Environment Maine estimated losses from extreme storms in 2011 to be as much as $8 billion in damage to property and crops in the U.S. Floods alone resulted in 100 deaths that year. Farmers, attempting to adjust to the climactic patterns, lost at least $3 billion a year during the latter half of the 20th century because of extreme weather.
No one has escaped the damage and strain of these storm trends. New England has experienced the phenomenon to a greater degree, in part because it lies in the path of several major storm fronts in the U.S. The rest of the country has been buffeted, too, by increases in intense storms that occur more often.
In Portland, wastewater systems have been strained by the increased storm runoff from intense storms, and to deal with the excess water, the city during some particularly heavy rainfall has emptied sewer lines, discharging raw sewage along with storm runoff.

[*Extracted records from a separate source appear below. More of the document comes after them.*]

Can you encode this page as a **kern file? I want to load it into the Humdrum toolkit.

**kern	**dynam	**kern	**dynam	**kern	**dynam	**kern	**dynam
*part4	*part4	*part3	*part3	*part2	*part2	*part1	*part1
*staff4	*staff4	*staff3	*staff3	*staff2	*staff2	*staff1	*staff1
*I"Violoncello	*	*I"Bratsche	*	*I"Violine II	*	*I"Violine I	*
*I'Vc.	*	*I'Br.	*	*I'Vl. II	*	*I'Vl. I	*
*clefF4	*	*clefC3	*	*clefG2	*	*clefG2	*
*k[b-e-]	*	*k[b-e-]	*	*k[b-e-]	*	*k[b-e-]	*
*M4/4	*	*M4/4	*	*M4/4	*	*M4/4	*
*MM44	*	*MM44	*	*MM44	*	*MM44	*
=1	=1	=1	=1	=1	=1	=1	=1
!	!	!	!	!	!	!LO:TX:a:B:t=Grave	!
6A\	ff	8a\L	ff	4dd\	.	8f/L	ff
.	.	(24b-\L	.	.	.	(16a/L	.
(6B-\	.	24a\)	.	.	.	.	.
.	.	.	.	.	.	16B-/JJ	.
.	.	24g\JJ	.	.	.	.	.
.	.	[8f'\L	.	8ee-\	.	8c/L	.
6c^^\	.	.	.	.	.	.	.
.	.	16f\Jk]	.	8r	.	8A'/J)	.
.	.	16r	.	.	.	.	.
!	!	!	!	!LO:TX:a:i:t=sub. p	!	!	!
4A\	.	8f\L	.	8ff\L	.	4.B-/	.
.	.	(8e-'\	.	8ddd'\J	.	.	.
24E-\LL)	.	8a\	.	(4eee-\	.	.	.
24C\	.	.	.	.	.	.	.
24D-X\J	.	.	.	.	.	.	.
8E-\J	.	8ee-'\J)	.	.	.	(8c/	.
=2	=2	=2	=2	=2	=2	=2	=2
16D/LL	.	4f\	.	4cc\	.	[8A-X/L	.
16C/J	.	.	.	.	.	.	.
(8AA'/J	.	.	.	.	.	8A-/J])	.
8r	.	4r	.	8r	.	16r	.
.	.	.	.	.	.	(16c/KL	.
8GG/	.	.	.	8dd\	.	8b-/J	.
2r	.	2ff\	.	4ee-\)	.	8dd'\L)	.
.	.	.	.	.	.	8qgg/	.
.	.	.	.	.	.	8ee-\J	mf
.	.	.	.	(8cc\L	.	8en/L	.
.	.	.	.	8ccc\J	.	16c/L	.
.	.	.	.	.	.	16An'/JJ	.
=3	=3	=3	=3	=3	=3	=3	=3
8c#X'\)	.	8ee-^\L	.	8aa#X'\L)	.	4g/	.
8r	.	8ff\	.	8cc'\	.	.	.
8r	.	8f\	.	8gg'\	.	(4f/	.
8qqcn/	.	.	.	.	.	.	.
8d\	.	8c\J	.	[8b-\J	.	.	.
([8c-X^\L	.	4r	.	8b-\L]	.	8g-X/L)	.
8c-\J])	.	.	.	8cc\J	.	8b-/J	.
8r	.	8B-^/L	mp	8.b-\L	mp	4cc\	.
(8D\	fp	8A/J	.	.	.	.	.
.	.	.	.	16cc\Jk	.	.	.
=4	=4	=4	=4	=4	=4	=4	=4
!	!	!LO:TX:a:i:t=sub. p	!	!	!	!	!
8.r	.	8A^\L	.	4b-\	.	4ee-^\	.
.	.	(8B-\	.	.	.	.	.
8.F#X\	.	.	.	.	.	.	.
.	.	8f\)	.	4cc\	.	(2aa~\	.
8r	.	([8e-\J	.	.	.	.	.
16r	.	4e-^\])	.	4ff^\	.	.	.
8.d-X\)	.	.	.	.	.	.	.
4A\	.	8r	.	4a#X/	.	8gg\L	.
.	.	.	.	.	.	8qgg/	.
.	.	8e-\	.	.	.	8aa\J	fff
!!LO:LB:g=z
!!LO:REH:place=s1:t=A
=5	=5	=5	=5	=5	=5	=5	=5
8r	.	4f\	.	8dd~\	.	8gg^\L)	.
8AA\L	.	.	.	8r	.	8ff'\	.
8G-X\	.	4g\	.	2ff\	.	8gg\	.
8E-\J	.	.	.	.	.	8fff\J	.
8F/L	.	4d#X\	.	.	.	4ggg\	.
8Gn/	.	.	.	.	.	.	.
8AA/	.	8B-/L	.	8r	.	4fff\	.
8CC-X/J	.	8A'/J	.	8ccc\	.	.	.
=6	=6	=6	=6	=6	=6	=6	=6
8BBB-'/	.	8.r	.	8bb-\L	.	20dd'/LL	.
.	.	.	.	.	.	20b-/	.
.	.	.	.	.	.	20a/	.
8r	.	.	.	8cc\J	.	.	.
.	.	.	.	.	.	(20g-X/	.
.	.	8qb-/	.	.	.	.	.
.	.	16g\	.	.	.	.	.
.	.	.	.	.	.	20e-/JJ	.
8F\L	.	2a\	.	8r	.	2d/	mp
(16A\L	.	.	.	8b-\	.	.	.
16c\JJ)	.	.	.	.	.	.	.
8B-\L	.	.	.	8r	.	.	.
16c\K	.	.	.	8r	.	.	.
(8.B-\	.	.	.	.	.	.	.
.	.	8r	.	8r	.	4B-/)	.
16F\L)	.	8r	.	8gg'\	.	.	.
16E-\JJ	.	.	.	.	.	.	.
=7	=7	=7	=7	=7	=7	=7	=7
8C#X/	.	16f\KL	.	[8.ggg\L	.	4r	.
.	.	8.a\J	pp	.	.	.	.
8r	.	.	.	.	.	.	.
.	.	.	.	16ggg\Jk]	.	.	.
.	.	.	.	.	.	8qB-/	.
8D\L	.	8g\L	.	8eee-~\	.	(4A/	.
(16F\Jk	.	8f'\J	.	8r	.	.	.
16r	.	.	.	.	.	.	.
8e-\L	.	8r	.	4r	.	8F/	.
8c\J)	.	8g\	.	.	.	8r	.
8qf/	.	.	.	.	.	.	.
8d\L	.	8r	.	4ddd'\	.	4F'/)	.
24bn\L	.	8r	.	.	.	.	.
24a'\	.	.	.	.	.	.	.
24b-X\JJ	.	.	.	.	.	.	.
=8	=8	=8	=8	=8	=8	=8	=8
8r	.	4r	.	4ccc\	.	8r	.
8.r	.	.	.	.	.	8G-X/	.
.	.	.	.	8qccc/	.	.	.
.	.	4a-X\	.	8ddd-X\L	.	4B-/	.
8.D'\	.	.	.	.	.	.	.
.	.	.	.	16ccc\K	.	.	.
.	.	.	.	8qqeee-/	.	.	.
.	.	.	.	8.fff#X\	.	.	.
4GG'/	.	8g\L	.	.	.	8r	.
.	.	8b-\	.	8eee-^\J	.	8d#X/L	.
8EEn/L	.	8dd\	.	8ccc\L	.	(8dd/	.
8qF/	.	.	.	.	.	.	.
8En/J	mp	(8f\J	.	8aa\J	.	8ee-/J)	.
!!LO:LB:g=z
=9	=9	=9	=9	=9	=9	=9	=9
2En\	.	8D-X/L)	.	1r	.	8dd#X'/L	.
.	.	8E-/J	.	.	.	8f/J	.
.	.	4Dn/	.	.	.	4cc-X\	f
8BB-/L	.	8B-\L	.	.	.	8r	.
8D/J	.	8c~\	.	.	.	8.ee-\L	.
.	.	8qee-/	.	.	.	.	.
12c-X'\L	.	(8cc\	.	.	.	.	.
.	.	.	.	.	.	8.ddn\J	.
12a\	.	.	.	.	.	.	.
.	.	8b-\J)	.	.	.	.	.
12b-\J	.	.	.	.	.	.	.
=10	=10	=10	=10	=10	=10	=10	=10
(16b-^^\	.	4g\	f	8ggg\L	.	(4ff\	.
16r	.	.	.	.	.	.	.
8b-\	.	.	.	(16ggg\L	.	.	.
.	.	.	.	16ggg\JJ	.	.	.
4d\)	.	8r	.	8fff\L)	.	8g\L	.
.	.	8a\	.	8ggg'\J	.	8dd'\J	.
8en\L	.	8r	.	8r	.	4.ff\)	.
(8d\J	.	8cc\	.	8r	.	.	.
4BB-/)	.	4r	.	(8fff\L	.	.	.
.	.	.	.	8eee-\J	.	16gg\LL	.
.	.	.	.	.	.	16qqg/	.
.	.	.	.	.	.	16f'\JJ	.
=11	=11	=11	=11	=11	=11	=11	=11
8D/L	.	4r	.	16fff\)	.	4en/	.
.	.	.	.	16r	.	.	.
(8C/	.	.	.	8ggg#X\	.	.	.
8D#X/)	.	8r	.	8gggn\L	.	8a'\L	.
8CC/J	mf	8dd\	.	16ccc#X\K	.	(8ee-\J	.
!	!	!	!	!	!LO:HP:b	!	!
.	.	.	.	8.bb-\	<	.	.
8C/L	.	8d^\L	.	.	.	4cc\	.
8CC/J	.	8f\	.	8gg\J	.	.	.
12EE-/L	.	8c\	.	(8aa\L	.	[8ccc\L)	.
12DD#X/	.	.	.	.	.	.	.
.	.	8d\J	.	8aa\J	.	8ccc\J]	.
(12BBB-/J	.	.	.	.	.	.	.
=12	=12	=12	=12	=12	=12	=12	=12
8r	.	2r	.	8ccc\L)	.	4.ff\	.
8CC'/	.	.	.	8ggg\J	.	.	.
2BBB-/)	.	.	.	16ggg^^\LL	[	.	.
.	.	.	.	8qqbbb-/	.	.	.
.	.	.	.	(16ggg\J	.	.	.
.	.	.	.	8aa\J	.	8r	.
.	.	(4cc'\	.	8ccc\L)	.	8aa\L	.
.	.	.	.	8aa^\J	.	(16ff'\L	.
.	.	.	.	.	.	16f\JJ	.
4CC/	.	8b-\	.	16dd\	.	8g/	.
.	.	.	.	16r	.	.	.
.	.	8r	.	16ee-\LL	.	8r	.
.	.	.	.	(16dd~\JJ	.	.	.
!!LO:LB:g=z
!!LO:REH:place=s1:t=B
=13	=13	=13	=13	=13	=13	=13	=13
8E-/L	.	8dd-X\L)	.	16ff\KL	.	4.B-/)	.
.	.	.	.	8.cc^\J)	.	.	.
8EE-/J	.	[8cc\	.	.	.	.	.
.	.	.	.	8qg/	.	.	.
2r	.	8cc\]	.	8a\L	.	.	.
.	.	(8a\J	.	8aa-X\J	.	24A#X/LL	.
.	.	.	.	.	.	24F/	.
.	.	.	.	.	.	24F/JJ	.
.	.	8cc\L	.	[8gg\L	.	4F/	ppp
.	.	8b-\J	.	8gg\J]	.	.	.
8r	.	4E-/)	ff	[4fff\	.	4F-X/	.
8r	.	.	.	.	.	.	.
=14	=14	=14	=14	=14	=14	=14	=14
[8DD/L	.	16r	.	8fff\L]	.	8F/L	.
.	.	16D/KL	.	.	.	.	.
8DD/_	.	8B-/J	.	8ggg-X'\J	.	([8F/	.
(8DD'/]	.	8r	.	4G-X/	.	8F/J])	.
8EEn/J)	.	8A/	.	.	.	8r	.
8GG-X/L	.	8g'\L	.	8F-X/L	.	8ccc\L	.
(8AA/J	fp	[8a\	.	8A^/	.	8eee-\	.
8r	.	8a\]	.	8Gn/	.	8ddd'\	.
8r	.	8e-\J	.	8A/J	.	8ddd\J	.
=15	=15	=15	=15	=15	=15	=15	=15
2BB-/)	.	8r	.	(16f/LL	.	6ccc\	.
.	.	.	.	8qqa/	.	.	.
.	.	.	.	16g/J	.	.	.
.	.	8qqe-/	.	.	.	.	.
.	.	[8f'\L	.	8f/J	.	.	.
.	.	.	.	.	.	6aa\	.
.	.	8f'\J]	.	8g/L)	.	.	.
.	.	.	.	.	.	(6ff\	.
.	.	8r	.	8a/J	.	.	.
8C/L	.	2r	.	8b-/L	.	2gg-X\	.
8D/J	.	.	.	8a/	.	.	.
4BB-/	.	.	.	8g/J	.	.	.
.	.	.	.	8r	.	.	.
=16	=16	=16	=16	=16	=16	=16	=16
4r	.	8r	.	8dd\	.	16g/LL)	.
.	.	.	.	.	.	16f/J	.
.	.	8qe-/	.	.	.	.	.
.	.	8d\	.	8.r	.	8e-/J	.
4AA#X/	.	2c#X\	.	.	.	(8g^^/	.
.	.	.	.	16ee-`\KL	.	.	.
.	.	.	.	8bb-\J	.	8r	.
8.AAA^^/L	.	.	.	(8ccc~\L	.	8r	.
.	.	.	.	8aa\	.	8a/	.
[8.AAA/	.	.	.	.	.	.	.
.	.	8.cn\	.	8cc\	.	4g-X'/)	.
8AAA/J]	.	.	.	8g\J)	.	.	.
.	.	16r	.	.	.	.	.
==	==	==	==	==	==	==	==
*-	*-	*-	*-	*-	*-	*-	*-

It is expected that it will cost about $170 million to upgrade the wastewater system in Portland alone, over and above the $94 million already allocated and largely spent on resolving the issue.
When storm runoff — including eroded soil and pesticides — is discharged with raw sewage, the flow goes directly into streams, rivers, lakes and the ocean, degrading water quality along beaches and in many coastal and inland-lake communities. Portland is not alone in struggling with the problem; it occurs in hundreds of communities around the country.
“There’s no question that … weather patterns are changing,” said U.S. Rep. Chellie Pingree, D-1st District. “It’s time we woke up and did something about it.”
Climate change “is not good for agricultural production,” she said, adding that the fallout from devastated harvests “will lead to higher food prices … and food insecurity” for the nation.
State Sen. Justin Alfond said the report delivered “clear evidence” of global warming and its effect on various sectors of the economy. “Maine cannot go backward” in confronting the issue, he said. He praised the Regional Greenhouse Gas Initiative, a pioneering program that strives to limit carbon pollution from the power sector, and said efforts to limit pollution must continue.
Calling the controversy about climate change and measures to fight it “a continual fight” among U.S. lawmakers, Pingree underscored the need for support for “green energy” alternatives to oil.
The report urged local, state and federal officials to help communities “rapidly and substantially reduce pollution that causes global warming.” Seel also said the group advocates that all levels of government plan to budget increases in disaster-relief funding.
Public officials at every level should “take steps to better protect the public ” rather than let residents “suffer the full brunt of these extreme events,” the report said.
That recommendation probably hit home in Brownville, which was almost completely cut off from the rest of the state on June 23, when a flash flood washed out roads, killing on impact one driver who stuck a large piece of pavement on a washed-out section. The storm led to hundreds of thousands of dollars in damages in Brownville and caused numerous town roads to erupt from the force of the water into a jigsaw-puzzle of pavement pieces. Eight inches of rain fell in the area in three hours.
Brownville, however, has been declared ineligible for money from the Federal Emergency Management Agency to help pay for storm damages. The agency requires that damages amount to $1.8 million before a community can receive federal emergency disaster relief and Maine Emergency Management officials.
At the request of Gov. Paul LePage, FEMA staff conducted a survey of the damage in the area near the towns of Brownville, Milo and Patten. Their estimate came in a bit under $700,000.